The circumstances that trigger the bug are a bit complicated, but I'll try to explain.
During multiplication, this routine is called 4 times for each byte of the mantissa of one of the factors. The current mantissa byte is contained in A, and the Z flag has been set accordingly:
Code: Select all
.DA59 D0 03 BNE $DA5E
.DA5B 4C 83 D9 JMP $D983
.DA5E 4A LSR A
.DA5F 09 80 ORA #$80
.DA61 A8 TAY
.DA62 90 19 BCC $DA7D
.DA64 18 CLC
.DA65 A5 29 LDA $29
.DA67 65 6D ADC $6D
.DA69 85 29 STA $29
.DA6B A5 28 LDA $28
.DA6D 65 6C ADC $6C
.DA6F 85 28 STA $28
.DA71 A5 27 LDA $27
.DA73 65 6B ADC $6B
.DA75 85 27 STA $27
.DA77 A5 26 LDA $26
.DA79 65 6A ADC $6A
.DA7B 85 26 STA $26
.DA7D 66 26 ROR $26
.DA7F 66 27 ROR $27
.DA81 66 28 ROR $28
.DA83 66 29 ROR $29
.DA85 66 70 ROR $70
.DA87 98 TYA
.DA88 4A LSR A
.DA89 D0 D6 BNE $DA61
.DA8B 60 RTS
The routine would still work without that optimization, but the branch at $DA62 would always be executed (for 8 times in total), skipping the additions to $26 .. $29 - and all the routine then does is painstakingly move the bytes $26 .. $29 over to $27 .. $29, $70, one bit at a time. Of course this can be done much faster with just four load and store instrúctions. For this another routine at $D983 is 'reused', which normally 'normalizes' the mantissa:
Code: Select all
.D983 A2 25 LDX #$25
.D985 B4 04 LDY $04,X
.D987 84 70 STY $70
.D989 B4 03 LDY $03,X
.D98B 94 04 STY $04,X
.D98D B4 02 LDY $02,X
.D98F 94 03 STY $03,X
.D991 B4 01 LDY $01,X
.D993 94 02 STY $02,X
.D995 A4 68 LDY $68
.D997 94 01 STY $01,X
.D999 69 08 ADC #$08
.D99B 30 E8 BMI $D985
.D99D F0 E6 BEQ $D985
.D99F E9 08 SBC #$08
.D9A1 A8 TAY
.D9A2 A5 70 LDA $70
.D9A4 B0 14 BCS $D9BA ---+ normally,
.D9A6 16 01 ASL $01,X | this branch
.D9A8 90 02 BCC $D9AC | is supposed
.D9AA F6 01 INC $01,X | to happen.
.D9AC 76 01 ROR $01,X |
.D9AE 76 01 ROR $01,X |
.D9B0 76 02 ROR $02,X |
.D9B2 76 03 ROR $03,X |
.D9B4 76 04 ROR $04,X |
.D9B6 6A ROR A |
.D9B7 C8 INY |
.D9B8 D0 EC BNE $D9A6 |
.D9BA 18 CLC <--+
.D9BB 60 RTS
The routine at $DA59 is first called with a non-0 byte - for the examples in the earlier posts this is ultimately the result of adding something around 1..59 divided by 10^9 to the constant 0.75. The routine exits with C=1, which will become important now!

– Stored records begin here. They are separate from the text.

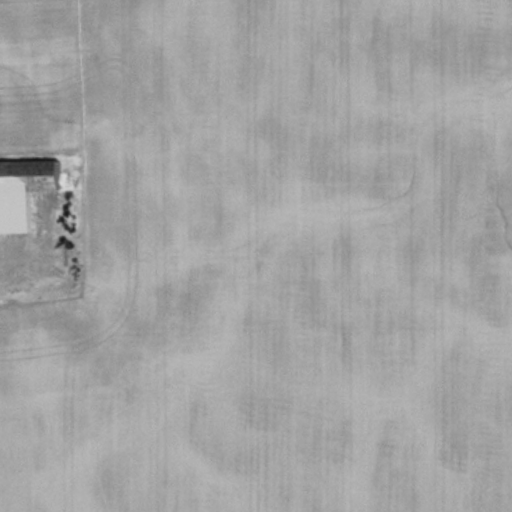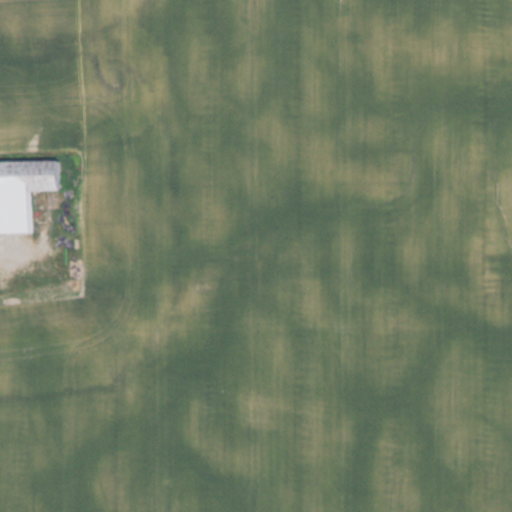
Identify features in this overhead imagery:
building: (30, 193)
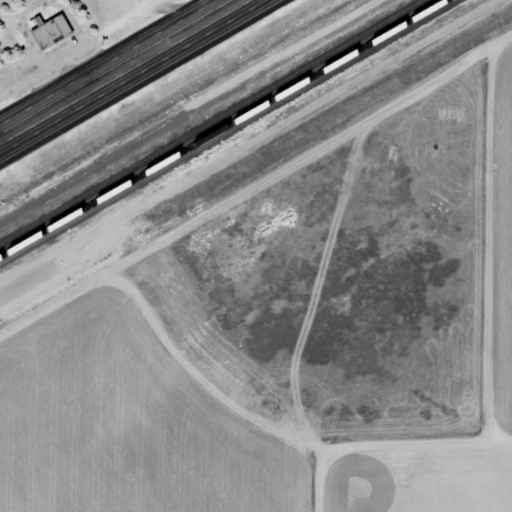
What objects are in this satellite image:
building: (51, 31)
road: (121, 69)
railway: (214, 124)
railway: (223, 128)
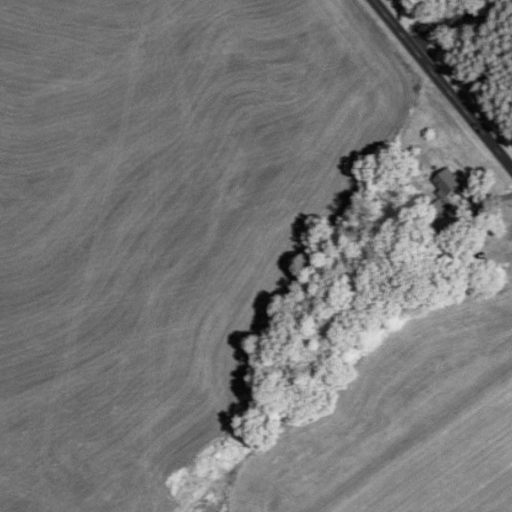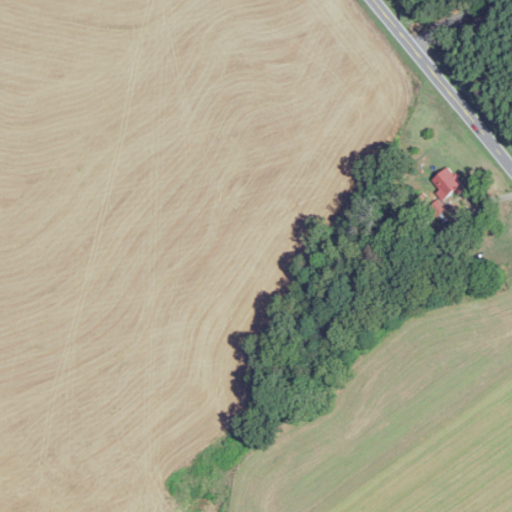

The next mantissa byte is zero, so now the shortcut at $D983 is called. With A=0 and C=1 on entry, the two instructions ADC #$08 and SBC #$08 result in A=0 and C=1 again. At $D9A4, the instruction BCS $D9BA skips the second half of the routine, which is a good thing, however it also executes a CLC at $D9BA, and from there everything goes downhill.
The third mantissa byte is *also* zero, so now the shortcut gets called a second time. This time, however C is 0 (with A again being 0), which results in C=0 and A=255 after SBC #$08. The instructions from $D9A6 .. $D9B8 are now executed, which shift the whole mantissa at least one bit to the right!
For the remaining mantissa byte, the check for a shortcut is skipped. Whatever is finally added to the resulting mantissa, the earlier parts have been inadvertently divided by 2 before, which is exactly what can be seen as false result.